Exercise instructions: What lines in the material hold the string "servidores"? Copy out each of them.

··· Records to process ···

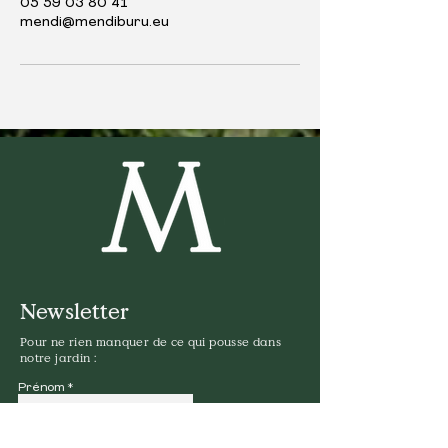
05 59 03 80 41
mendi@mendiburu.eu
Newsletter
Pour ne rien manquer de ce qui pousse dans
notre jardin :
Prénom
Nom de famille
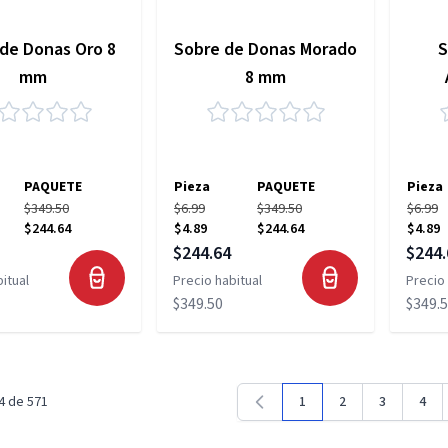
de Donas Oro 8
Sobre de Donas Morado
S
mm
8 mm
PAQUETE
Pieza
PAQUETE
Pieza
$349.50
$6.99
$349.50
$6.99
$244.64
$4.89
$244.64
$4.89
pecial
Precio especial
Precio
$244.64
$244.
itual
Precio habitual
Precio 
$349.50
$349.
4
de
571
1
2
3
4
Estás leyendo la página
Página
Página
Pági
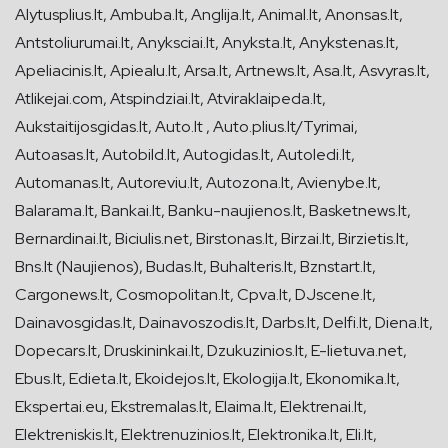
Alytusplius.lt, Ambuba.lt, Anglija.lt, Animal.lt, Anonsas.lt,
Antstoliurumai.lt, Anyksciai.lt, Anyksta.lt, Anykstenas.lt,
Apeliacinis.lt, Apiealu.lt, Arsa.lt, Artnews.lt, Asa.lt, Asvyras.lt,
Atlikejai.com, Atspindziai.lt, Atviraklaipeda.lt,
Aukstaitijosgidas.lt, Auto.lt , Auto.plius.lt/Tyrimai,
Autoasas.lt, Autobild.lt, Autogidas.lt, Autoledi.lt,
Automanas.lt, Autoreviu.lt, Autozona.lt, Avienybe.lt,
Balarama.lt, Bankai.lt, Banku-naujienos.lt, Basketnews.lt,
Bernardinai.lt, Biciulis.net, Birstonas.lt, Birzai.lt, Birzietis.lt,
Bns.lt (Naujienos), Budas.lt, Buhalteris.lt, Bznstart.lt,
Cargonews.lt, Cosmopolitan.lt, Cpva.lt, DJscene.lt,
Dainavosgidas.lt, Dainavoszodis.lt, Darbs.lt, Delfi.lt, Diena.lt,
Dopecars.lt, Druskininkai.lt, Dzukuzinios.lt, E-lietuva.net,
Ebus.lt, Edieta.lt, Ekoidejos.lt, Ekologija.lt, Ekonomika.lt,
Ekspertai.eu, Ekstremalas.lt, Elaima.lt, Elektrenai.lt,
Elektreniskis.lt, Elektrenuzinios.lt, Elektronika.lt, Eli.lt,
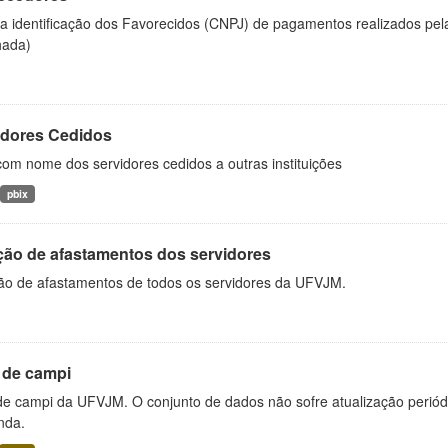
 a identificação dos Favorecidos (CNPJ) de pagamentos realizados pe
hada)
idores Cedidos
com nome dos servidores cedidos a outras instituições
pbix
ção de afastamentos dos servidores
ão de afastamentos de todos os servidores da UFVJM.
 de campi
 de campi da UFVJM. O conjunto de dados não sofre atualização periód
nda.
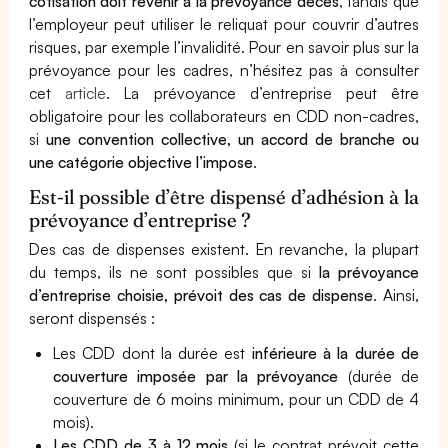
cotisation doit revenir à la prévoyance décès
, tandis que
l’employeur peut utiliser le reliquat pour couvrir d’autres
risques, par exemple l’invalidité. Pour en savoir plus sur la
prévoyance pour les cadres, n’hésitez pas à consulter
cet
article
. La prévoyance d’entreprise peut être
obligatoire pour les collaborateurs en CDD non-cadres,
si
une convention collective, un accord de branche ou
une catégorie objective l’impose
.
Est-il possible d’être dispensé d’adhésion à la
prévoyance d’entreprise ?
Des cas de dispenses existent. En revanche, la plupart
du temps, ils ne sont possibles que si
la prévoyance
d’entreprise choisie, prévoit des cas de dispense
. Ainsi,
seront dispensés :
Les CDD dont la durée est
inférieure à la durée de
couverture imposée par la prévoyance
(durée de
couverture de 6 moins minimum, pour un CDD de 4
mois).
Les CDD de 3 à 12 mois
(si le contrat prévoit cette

···
··· Records to process ···

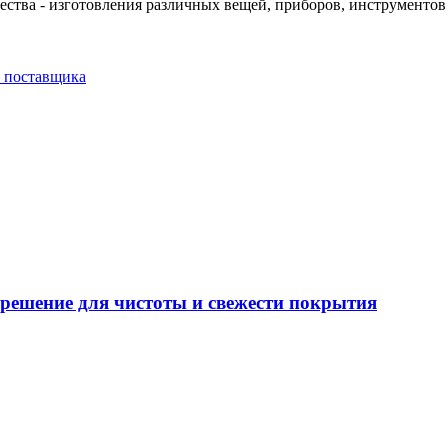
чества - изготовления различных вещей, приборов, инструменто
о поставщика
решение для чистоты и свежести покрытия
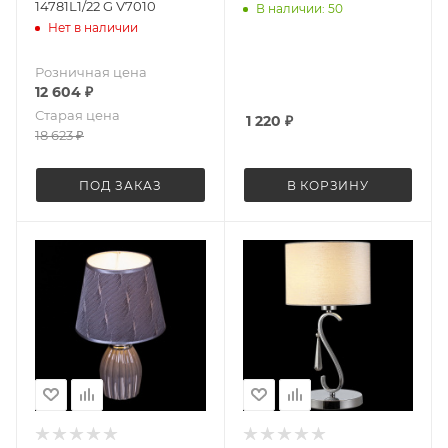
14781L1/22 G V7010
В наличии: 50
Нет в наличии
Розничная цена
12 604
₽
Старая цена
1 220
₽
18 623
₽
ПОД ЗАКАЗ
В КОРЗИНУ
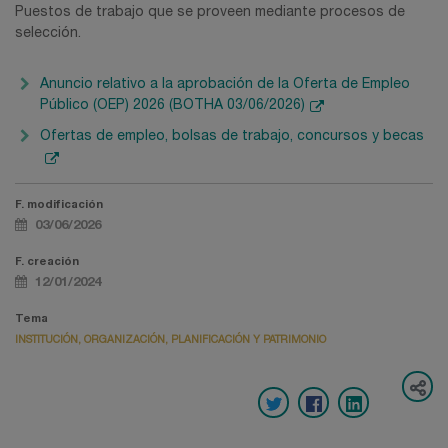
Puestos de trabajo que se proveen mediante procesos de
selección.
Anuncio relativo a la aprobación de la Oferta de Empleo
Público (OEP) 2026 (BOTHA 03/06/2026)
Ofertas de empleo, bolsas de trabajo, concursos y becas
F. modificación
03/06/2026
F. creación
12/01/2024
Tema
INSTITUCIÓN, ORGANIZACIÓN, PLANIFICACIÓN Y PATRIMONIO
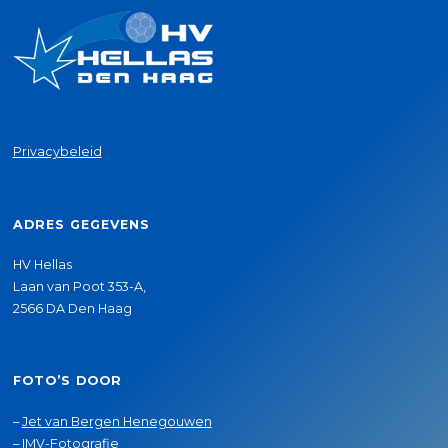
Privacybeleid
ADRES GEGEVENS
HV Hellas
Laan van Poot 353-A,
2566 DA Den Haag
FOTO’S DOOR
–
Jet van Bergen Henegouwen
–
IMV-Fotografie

···
··· Records to process ···

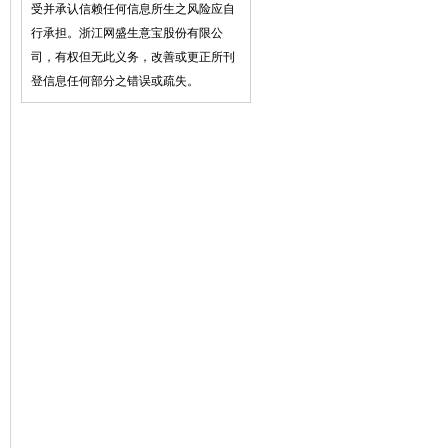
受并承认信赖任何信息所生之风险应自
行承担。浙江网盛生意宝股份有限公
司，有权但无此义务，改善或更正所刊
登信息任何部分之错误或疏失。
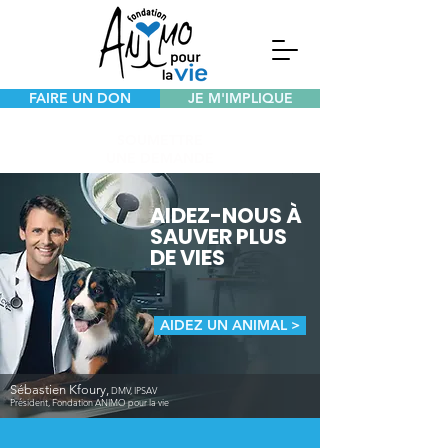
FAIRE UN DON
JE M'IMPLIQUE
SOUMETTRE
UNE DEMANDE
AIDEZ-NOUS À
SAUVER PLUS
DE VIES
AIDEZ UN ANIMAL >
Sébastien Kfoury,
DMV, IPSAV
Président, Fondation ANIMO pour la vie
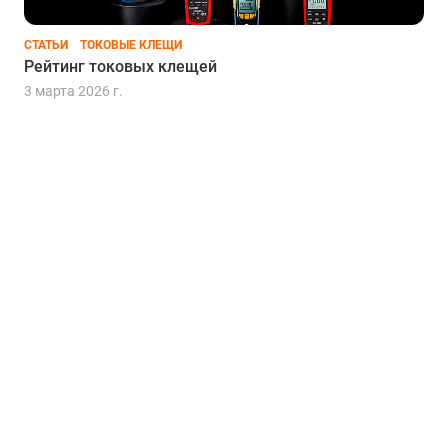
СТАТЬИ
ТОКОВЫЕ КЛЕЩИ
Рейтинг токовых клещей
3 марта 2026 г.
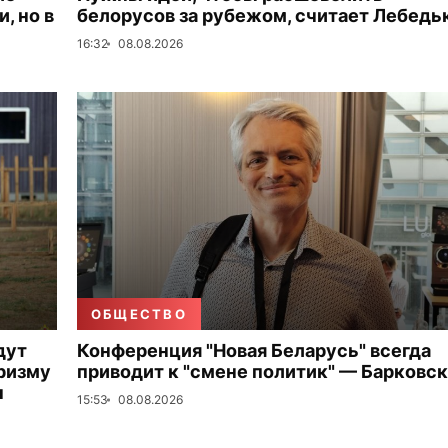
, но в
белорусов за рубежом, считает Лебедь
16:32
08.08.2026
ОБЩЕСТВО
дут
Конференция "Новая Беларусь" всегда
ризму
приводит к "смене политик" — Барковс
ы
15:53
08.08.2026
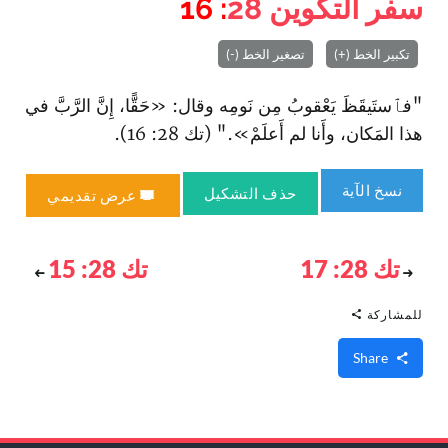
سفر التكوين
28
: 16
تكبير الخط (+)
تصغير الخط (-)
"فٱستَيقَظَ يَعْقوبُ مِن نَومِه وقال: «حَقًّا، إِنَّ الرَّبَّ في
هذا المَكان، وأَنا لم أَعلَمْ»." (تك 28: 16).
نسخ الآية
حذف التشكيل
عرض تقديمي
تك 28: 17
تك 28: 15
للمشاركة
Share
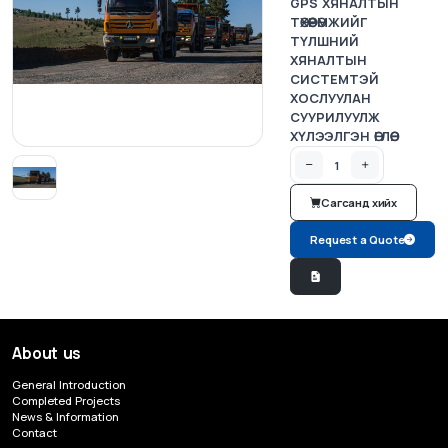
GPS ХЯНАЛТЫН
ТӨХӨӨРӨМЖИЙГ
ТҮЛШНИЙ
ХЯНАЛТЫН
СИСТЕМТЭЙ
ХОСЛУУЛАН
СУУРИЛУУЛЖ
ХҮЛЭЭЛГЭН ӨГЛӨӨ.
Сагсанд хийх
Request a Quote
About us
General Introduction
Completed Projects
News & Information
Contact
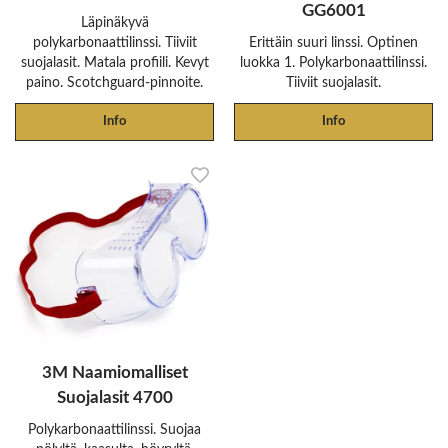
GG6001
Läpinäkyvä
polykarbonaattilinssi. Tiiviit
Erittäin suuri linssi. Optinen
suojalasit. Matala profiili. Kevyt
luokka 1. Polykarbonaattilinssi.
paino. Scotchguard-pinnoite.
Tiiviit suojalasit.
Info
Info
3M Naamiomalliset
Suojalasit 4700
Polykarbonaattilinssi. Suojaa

···

Answer below:
com nome dos servidores cedidos a outras instituições
ção de afastamentos dos servidores
ão de afastamentos de todos os servidores da UFVJM.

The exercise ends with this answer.